CREATIVITY

EXPERTISE

Big Ideas, Real Impact

STORYTELLER GUIDELINES

The Listening Room is a space for presence, reflection, and shared human experience.

It is not a performance.
It is not a debate.
It is not a therapy session.

It is a room where stories are told with care, and received with equal care.

What We’re Looking For

We invite stories rooted in lived experience that have had time to settle.

Not polished. Not perfect.
But considered.

The most resonant stories in this room are not the ones told from inside the storm, but from just beyond it. There is some distance. Some perspective. Even if only a little.

Your story does not need to be happy.
It does not need a clean ending.
But it should arrive somewhere.

A realization.
A shift.
A question that lingers.

Something the audience can hold without carrying.

On Trauma and Responsibility

Many powerful stories come from difficult or painful experiences. That is part of being human.

However, The Listening Room is not a space for processing trauma in real time.

The audience is here to listen, not to absorb or carry unresolved weight.

We ask that your story reflects on the experience, rather than relives it.
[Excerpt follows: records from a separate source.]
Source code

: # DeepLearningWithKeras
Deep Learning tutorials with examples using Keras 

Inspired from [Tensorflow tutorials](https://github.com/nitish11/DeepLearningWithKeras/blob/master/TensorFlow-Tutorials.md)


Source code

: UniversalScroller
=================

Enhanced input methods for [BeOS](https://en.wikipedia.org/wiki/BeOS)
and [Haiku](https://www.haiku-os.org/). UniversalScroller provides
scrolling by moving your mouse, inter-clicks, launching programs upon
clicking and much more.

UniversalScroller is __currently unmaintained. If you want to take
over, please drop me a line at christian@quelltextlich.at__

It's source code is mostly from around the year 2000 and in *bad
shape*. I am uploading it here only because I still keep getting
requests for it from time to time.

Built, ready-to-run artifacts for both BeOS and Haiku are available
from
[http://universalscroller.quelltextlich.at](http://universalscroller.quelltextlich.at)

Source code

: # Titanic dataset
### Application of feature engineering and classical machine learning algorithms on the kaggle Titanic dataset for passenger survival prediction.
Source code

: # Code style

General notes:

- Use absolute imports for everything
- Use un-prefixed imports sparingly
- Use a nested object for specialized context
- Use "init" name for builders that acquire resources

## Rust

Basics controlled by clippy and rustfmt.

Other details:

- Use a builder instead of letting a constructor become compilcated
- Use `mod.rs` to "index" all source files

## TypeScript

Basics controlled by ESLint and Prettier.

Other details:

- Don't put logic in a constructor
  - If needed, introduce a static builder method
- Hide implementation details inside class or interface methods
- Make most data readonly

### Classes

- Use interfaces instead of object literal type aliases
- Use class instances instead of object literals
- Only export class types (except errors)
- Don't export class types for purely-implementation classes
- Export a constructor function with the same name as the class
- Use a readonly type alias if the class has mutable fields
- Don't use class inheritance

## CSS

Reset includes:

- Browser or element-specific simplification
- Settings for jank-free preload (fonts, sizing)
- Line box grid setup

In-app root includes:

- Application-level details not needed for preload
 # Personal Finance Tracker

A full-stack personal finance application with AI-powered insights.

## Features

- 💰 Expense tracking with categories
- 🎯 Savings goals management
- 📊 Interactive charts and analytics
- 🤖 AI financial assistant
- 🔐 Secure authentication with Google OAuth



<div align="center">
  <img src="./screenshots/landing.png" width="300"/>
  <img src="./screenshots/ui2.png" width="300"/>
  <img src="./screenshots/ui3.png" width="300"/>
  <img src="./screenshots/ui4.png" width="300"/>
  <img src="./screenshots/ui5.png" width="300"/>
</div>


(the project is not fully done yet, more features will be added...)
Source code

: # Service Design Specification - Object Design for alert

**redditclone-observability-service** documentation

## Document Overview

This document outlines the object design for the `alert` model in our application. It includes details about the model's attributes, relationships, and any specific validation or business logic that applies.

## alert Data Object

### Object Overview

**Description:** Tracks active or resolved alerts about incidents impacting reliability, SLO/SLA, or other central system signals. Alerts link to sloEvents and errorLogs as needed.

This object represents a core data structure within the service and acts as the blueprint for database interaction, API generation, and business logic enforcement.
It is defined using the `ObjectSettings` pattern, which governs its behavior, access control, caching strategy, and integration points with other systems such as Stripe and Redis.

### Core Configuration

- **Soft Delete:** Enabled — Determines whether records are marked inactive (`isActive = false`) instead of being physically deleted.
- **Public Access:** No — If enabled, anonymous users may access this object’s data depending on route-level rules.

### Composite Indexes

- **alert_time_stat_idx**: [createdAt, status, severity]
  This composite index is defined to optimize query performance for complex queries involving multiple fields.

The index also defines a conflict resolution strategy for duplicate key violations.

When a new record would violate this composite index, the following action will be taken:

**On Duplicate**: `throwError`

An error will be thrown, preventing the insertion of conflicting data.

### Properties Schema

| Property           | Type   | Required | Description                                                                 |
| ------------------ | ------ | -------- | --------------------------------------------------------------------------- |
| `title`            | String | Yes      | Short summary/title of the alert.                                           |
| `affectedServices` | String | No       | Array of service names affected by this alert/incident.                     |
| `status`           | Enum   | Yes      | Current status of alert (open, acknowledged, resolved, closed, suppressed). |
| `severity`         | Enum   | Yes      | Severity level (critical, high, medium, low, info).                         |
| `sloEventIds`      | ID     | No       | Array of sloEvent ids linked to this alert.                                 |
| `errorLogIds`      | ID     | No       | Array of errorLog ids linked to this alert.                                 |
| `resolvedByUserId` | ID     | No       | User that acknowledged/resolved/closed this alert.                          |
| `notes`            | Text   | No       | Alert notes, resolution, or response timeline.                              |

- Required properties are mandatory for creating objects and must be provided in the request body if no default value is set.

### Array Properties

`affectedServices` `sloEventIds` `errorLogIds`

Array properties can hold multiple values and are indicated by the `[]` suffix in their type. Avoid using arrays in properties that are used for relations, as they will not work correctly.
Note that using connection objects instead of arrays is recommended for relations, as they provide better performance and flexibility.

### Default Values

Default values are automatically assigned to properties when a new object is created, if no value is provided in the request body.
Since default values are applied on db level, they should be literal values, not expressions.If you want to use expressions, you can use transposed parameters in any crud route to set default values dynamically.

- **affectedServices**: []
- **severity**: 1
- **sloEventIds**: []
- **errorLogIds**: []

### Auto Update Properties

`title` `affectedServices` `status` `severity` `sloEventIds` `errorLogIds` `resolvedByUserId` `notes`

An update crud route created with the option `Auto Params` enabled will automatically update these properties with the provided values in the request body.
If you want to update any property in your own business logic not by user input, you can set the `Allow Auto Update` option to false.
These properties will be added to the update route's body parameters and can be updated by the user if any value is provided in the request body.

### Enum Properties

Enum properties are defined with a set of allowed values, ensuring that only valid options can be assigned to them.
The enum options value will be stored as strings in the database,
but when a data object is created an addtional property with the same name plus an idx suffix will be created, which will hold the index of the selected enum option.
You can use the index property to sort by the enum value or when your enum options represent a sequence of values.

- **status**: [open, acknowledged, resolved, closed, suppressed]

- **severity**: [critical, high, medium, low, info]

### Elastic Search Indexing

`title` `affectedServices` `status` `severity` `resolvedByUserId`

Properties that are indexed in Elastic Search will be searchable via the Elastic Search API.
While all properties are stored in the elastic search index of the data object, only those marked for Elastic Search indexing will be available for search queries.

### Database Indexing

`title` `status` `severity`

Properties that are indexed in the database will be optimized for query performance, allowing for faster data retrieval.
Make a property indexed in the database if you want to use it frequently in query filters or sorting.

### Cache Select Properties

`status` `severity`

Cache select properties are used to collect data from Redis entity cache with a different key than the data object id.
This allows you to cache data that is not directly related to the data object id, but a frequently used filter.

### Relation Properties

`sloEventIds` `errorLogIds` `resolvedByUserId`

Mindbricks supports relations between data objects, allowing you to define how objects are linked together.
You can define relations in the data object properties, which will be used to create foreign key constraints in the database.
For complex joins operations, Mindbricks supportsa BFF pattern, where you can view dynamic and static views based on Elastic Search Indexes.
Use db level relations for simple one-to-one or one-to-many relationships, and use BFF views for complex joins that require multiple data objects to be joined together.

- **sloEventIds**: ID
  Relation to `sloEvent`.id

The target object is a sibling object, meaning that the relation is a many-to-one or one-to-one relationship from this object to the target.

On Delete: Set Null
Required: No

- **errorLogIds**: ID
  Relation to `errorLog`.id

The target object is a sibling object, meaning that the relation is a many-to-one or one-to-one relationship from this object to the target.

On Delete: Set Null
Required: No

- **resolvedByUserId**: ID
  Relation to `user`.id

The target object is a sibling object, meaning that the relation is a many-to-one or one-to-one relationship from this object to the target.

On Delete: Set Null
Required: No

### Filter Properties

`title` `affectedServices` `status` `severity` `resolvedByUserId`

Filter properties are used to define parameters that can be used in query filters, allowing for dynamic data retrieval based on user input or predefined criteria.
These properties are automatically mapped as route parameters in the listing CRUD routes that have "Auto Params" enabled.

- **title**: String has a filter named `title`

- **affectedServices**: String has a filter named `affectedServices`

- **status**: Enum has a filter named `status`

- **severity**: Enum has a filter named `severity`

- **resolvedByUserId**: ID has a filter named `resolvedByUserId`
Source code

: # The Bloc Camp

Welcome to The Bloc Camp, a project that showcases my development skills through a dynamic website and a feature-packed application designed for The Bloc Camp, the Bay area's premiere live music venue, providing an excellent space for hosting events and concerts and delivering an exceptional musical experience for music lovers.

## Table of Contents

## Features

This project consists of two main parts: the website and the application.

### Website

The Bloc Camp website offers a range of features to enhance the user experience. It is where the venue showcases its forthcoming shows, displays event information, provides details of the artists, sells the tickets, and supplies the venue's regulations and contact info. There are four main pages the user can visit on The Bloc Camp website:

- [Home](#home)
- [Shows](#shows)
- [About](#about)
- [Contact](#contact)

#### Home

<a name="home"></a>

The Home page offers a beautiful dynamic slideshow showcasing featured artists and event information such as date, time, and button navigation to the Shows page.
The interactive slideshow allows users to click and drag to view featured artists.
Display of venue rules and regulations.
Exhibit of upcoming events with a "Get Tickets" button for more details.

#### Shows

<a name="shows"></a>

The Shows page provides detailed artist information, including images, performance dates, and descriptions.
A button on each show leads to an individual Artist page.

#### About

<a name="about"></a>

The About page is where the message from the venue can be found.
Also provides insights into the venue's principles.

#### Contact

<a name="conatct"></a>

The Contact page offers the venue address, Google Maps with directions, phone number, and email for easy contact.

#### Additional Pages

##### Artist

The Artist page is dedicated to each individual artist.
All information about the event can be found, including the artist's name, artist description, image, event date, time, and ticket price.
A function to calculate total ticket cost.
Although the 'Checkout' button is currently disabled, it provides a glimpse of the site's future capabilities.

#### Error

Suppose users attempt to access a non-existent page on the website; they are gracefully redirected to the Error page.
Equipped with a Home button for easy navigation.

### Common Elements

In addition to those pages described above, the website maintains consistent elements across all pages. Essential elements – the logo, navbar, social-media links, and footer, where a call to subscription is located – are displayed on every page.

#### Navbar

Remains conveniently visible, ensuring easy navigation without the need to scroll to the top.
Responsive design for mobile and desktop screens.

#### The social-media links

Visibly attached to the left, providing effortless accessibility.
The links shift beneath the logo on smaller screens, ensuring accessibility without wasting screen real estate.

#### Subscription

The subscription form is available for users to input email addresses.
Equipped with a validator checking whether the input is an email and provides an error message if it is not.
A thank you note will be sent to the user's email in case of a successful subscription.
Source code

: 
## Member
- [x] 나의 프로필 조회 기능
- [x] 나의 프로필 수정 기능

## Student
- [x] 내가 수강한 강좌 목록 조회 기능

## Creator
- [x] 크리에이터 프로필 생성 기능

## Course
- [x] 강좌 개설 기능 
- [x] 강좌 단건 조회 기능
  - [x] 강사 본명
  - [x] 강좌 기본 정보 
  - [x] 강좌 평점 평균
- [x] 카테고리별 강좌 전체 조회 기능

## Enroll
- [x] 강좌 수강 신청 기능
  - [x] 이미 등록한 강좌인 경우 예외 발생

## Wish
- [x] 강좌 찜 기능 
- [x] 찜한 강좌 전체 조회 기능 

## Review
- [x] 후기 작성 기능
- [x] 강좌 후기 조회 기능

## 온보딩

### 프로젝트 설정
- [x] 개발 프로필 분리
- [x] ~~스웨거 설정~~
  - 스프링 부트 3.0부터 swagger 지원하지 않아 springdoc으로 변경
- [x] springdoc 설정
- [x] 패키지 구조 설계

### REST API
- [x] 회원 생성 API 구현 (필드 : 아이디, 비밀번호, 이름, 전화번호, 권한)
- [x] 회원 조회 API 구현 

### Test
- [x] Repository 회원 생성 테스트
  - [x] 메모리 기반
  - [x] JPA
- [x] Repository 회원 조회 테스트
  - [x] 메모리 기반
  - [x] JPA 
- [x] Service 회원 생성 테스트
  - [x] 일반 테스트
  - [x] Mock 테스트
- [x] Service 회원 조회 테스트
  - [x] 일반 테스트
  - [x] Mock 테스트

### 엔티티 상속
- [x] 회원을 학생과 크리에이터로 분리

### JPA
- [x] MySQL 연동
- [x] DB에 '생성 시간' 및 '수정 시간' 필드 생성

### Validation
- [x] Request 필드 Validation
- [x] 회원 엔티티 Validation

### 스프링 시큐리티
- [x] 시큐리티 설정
If something still feels raw or unresolved, it may simply mean it’s not ready for this room yet.

And that’s okay.

The Seven Reflection Points

To help shape your story, we use a simple framework:

  • What happened

  • Where you were in your life at the time

  • What you felt but didn’t say

  • What changed for you

  • What you understand now

  • What still doesn’t make sense

  • Why this story matters to you today

You do not need to follow this rigidly, but your story should move through reflection, not just recounting.

Tone and Presence

This is not about being “uplifting.”
It is about being grounded and intentional.

Speak honestly.
Avoid performance.
Let the story do the work.

Silence is welcome here. So is restraint.

The Room Itself

  • No phones

  • No recording

  • No interruption

  • No fixing, correcting, or responding

Fifty people, fully present.

That is the offering.

Final Thought

If you’re unsure whether your story is ready, ask yourself:

Am I still inside this, or have I had enough distance to see it?

If you can see it, even slightly, you’re likely ready.

If not, give it time.

The story will wait.
And when it’s ready, so will the room.

We are not here to perform our pain. We are here to understand it.